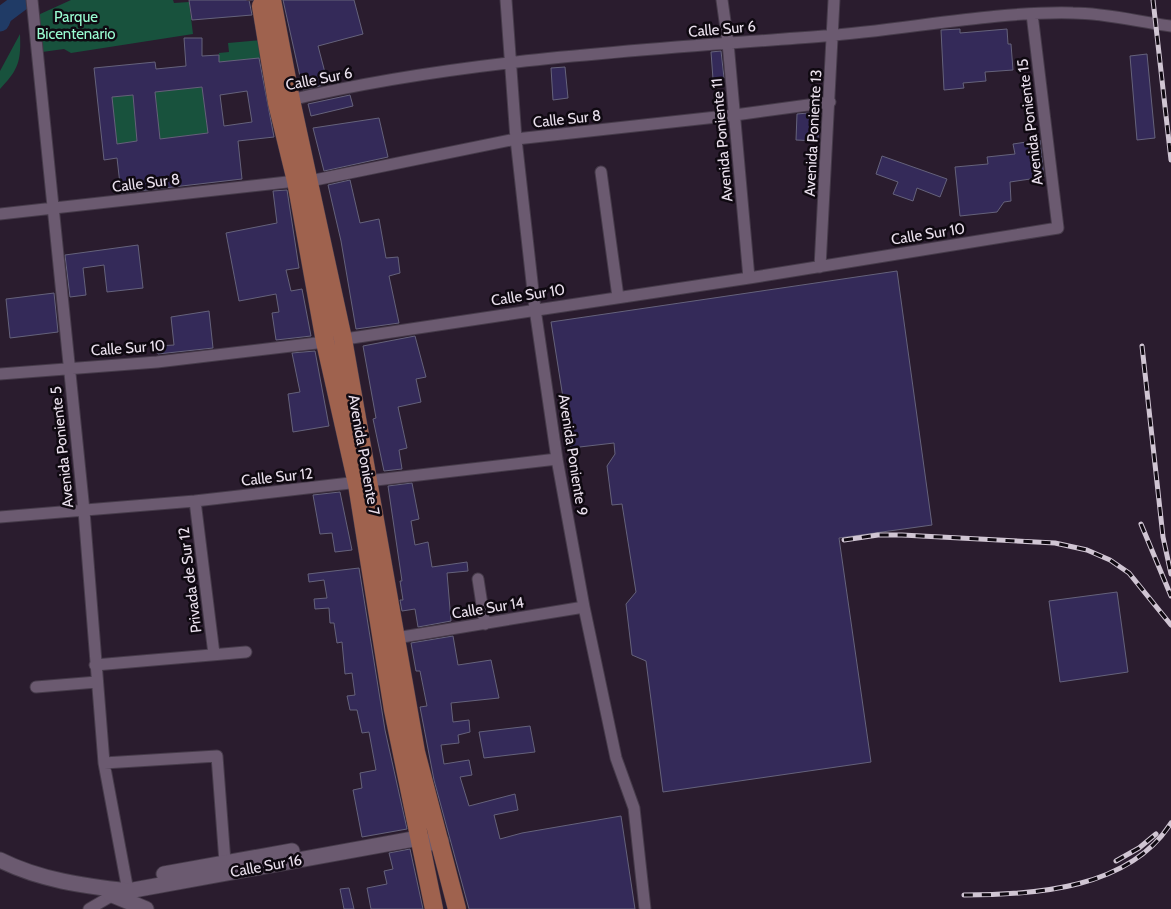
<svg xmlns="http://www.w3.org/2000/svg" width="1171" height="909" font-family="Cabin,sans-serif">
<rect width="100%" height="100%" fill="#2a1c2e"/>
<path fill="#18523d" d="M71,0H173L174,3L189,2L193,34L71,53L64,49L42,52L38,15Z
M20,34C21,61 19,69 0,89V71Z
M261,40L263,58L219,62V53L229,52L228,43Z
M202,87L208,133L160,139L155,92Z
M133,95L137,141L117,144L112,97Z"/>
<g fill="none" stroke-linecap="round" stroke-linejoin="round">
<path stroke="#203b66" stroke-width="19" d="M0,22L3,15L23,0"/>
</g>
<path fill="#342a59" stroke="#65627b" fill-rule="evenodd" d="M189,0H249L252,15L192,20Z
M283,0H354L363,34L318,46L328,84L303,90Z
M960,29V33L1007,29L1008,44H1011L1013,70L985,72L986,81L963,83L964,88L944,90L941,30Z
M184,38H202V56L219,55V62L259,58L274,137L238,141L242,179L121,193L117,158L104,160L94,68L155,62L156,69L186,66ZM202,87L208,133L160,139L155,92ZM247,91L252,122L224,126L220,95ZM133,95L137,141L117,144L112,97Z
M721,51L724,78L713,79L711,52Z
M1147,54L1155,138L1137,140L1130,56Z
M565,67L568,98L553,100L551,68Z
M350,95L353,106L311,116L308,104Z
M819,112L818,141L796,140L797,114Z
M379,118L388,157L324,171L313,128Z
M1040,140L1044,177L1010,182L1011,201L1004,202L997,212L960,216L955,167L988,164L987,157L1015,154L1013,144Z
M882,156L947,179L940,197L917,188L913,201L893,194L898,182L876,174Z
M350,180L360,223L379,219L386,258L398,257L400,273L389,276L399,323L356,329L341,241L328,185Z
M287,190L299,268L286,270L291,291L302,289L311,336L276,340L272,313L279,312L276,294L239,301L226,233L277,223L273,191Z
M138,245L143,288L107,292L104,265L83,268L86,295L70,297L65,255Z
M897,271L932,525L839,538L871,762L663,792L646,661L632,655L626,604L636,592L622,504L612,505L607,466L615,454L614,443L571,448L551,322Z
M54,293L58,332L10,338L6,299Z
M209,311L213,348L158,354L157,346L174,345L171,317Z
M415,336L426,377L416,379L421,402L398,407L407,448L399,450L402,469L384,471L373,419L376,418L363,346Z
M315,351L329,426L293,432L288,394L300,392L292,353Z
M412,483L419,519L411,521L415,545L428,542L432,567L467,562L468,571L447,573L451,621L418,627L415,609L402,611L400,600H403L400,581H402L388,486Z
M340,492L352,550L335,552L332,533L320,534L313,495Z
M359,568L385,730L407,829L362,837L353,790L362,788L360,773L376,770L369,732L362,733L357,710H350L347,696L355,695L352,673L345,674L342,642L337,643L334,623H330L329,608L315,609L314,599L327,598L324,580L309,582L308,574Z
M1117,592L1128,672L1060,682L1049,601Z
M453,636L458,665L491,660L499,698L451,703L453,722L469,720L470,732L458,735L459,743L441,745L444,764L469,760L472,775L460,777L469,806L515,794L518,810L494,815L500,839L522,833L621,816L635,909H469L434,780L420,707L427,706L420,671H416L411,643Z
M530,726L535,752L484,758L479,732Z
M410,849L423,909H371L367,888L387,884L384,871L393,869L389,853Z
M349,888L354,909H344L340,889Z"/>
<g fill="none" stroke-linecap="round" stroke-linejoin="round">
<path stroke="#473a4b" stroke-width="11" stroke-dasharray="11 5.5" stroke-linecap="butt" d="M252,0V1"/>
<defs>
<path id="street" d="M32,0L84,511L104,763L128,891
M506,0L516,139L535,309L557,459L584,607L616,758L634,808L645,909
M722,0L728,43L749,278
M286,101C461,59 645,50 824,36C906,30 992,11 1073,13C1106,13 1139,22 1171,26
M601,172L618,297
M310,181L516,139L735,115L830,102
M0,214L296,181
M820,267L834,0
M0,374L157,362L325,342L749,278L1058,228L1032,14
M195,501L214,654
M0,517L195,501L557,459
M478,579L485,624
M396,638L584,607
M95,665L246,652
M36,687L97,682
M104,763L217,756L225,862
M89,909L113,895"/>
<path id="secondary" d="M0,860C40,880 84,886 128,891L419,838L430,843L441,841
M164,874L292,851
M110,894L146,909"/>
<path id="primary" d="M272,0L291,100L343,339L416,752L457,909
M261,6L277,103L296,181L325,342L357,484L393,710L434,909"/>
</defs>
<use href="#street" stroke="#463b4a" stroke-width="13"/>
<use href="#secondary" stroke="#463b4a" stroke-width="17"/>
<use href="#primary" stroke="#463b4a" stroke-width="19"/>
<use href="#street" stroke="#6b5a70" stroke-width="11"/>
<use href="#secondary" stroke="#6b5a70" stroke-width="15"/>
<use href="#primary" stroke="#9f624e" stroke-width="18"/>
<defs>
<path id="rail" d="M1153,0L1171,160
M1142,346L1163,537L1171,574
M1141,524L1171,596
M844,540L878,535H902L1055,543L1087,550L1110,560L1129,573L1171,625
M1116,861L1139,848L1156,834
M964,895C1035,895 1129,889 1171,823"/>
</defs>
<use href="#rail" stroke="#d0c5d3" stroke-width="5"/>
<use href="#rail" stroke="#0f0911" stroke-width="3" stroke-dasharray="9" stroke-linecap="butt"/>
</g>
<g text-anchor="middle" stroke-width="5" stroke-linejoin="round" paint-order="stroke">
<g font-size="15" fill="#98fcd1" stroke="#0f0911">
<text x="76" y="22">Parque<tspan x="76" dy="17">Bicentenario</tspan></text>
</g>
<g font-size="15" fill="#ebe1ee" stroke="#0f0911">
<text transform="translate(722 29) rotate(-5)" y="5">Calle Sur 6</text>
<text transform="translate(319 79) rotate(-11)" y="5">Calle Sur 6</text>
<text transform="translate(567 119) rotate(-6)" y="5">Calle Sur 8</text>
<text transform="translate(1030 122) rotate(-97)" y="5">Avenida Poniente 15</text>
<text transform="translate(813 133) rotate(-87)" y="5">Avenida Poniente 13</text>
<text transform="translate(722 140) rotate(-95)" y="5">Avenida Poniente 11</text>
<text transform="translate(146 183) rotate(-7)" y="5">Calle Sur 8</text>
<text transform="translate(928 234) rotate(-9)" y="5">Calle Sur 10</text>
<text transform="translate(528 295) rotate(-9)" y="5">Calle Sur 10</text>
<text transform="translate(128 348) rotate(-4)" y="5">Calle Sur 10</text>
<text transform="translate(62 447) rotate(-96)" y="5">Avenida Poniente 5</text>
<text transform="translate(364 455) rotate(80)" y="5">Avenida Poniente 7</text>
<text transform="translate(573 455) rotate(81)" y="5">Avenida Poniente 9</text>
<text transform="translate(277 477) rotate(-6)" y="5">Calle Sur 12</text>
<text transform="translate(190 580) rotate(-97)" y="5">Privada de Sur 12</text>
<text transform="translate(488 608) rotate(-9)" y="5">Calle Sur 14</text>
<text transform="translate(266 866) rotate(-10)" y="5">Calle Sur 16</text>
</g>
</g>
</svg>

· · · ·

* [Exercise directions]: Please copy the data above exactly, omitting the pictures.

* [Task output]:
<svg xmlns="http://www.w3.org/2000/svg" width="1171" height="909" font-family="Cabin,sans-serif">
<rect width="100%" height="100%" fill="#2a1c2e"/>
<path fill="#18523d" d="M71,0H173L174,3L189,2L193,34L71,53L64,49L42,52L38,15Z
M20,34C21,61 19,69 0,89V71Z
M261,40L263,58L219,62V53L229,52L228,43Z
M202,87L208,133L160,139L155,92Z
M133,95L137,141L117,144L112,97Z"/>
<g fill="none" stroke-linecap="round" stroke-linejoin="round">
<path stroke="#203b66" stroke-width="19" d="M0,22L3,15L23,0"/>
</g>
<path fill="#342a59" stroke="#65627b" fill-rule="evenodd" d="M189,0H249L252,15L192,20Z
M283,0H354L363,34L318,46L328,84L303,90Z
M960,29V33L1007,29L1008,44H1011L1013,70L985,72L986,81L963,83L964,88L944,90L941,30Z
M184,38H202V56L219,55V62L259,58L274,137L238,141L242,179L121,193L117,158L104,160L94,68L155,62L156,69L186,66ZM202,87L208,133L160,139L155,92ZM247,91L252,122L224,126L220,95ZM133,95L137,141L117,144L112,97Z
M721,51L724,78L713,79L711,52Z
M1147,54L1155,138L1137,140L1130,56Z
M565,67L568,98L553,100L551,68Z
M350,95L353,106L311,116L308,104Z
M819,112L818,141L796,140L797,114Z
M379,118L388,157L324,171L313,128Z
M1040,140L1044,177L1010,182L1011,201L1004,202L997,212L960,216L955,167L988,164L987,157L1015,154L1013,144Z
M882,156L947,179L940,197L917,188L913,201L893,194L898,182L876,174Z
M350,180L360,223L379,219L386,258L398,257L400,273L389,276L399,323L356,329L341,241L328,185Z
M287,190L299,268L286,270L291,291L302,289L311,336L276,340L272,313L279,312L276,294L239,301L226,233L277,223L273,191Z
M138,245L143,288L107,292L104,265L83,268L86,295L70,297L65,255Z
M897,271L932,525L839,538L871,762L663,792L646,661L632,655L626,604L636,592L622,504L612,505L607,466L615,454L614,443L571,448L551,322Z
M54,293L58,332L10,338L6,299Z
M209,311L213,348L158,354L157,346L174,345L171,317Z
M415,336L426,377L416,379L421,402L398,407L407,448L399,450L402,469L384,471L373,419L376,418L363,346Z
M315,351L329,426L293,432L288,394L300,392L292,353Z
M412,483L419,519L411,521L415,545L428,542L432,567L467,562L468,571L447,573L451,621L418,627L415,609L402,611L400,600H403L400,581H402L388,486Z
M340,492L352,550L335,552L332,533L320,534L313,495Z
M359,568L385,730L407,829L362,837L353,790L362,788L360,773L376,770L369,732L362,733L357,710H350L347,696L355,695L352,673L345,674L342,642L337,643L334,623H330L329,608L315,609L314,599L327,598L324,580L309,582L308,574Z
M1117,592L1128,672L1060,682L1049,601Z
M453,636L458,665L491,660L499,698L451,703L453,722L469,720L470,732L458,735L459,743L441,745L444,764L469,760L472,775L460,777L469,806L515,794L518,810L494,815L500,839L522,833L621,816L635,909H469L434,780L420,707L427,706L420,671H416L411,643Z
M530,726L535,752L484,758L479,732Z
M410,849L423,909H371L367,888L387,884L384,871L393,869L389,853Z
M349,888L354,909H344L340,889Z"/>
<g fill="none" stroke-linecap="round" stroke-linejoin="round">
<path stroke="#473a4b" stroke-width="11" stroke-dasharray="11 5.5" stroke-linecap="butt" d="M252,0V1"/>
<defs>
<path id="street" d="M32,0L84,511L104,763L128,891
M506,0L516,139L535,309L557,459L584,607L616,758L634,808L645,909
M722,0L728,43L749,278
M286,101C461,59 645,50 824,36C906,30 992,11 1073,13C1106,13 1139,22 1171,26
M601,172L618,297
M310,181L516,139L735,115L830,102
M0,214L296,181
M820,267L834,0
M0,374L157,362L325,342L749,278L1058,228L1032,14
M195,501L214,654
M0,517L195,501L557,459
M478,579L485,624
M396,638L584,607
M95,665L246,652
M36,687L97,682
M104,763L217,756L225,862
M89,909L113,895"/>
<path id="secondary" d="M0,860C40,880 84,886 128,891L419,838L430,843L441,841
M164,874L292,851
M110,894L146,909"/>
<path id="primary" d="M272,0L291,100L343,339L416,752L457,909
M261,6L277,103L296,181L325,342L357,484L393,710L434,909"/>
</defs>
<use href="#street" stroke="#463b4a" stroke-width="13"/>
<use href="#secondary" stroke="#463b4a" stroke-width="17"/>
<use href="#primary" stroke="#463b4a" stroke-width="19"/>
<use href="#street" stroke="#6b5a70" stroke-width="11"/>
<use href="#secondary" stroke="#6b5a70" stroke-width="15"/>
<use href="#primary" stroke="#9f624e" stroke-width="18"/>
<defs>
<path id="rail" d="M1153,0L1171,160
M1142,346L1163,537L1171,574
M1141,524L1171,596
M844,540L878,535H902L1055,543L1087,550L1110,560L1129,573L1171,625
M1116,861L1139,848L1156,834
M964,895C1035,895 1129,889 1171,823"/>
</defs>
<use href="#rail" stroke="#d0c5d3" stroke-width="5"/>
<use href="#rail" stroke="#0f0911" stroke-width="3" stroke-dasharray="9" stroke-linecap="butt"/>
</g>
<g text-anchor="middle" stroke-width="5" stroke-linejoin="round" paint-order="stroke">
<g font-size="15" fill="#98fcd1" stroke="#0f0911">
<text x="76" y="22">Parque<tspan x="76" dy="17">Bicentenario</tspan></text>
</g>
<g font-size="15" fill="#ebe1ee" stroke="#0f0911">
<text transform="translate(722 29) rotate(-5)" y="5">Calle Sur 6</text>
<text transform="translate(319 79) rotate(-11)" y="5">Calle Sur 6</text>
<text transform="translate(567 119) rotate(-6)" y="5">Calle Sur 8</text>
<text transform="translate(1030 122) rotate(-97)" y="5">Avenida Poniente 15</text>
<text transform="translate(813 133) rotate(-87)" y="5">Avenida Poniente 13</text>
<text transform="translate(722 140) rotate(-95)" y="5">Avenida Poniente 11</text>
<text transform="translate(146 183) rotate(-7)" y="5">Calle Sur 8</text>
<text transform="translate(928 234) rotate(-9)" y="5">Calle Sur 10</text>
<text transform="translate(528 295) rotate(-9)" y="5">Calle Sur 10</text>
<text transform="translate(128 348) rotate(-4)" y="5">Calle Sur 10</text>
<text transform="translate(62 447) rotate(-96)" y="5">Avenida Poniente 5</text>
<text transform="translate(364 455) rotate(80)" y="5">Avenida Poniente 7</text>
<text transform="translate(573 455) rotate(81)" y="5">Avenida Poniente 9</text>
<text transform="translate(277 477) rotate(-6)" y="5">Calle Sur 12</text>
<text transform="translate(190 580) rotate(-97)" y="5">Privada de Sur 12</text>
<text transform="translate(488 608) rotate(-9)" y="5">Calle Sur 14</text>
<text transform="translate(266 866) rotate(-10)" y="5">Calle Sur 16</text>
</g>
</g>
</svg>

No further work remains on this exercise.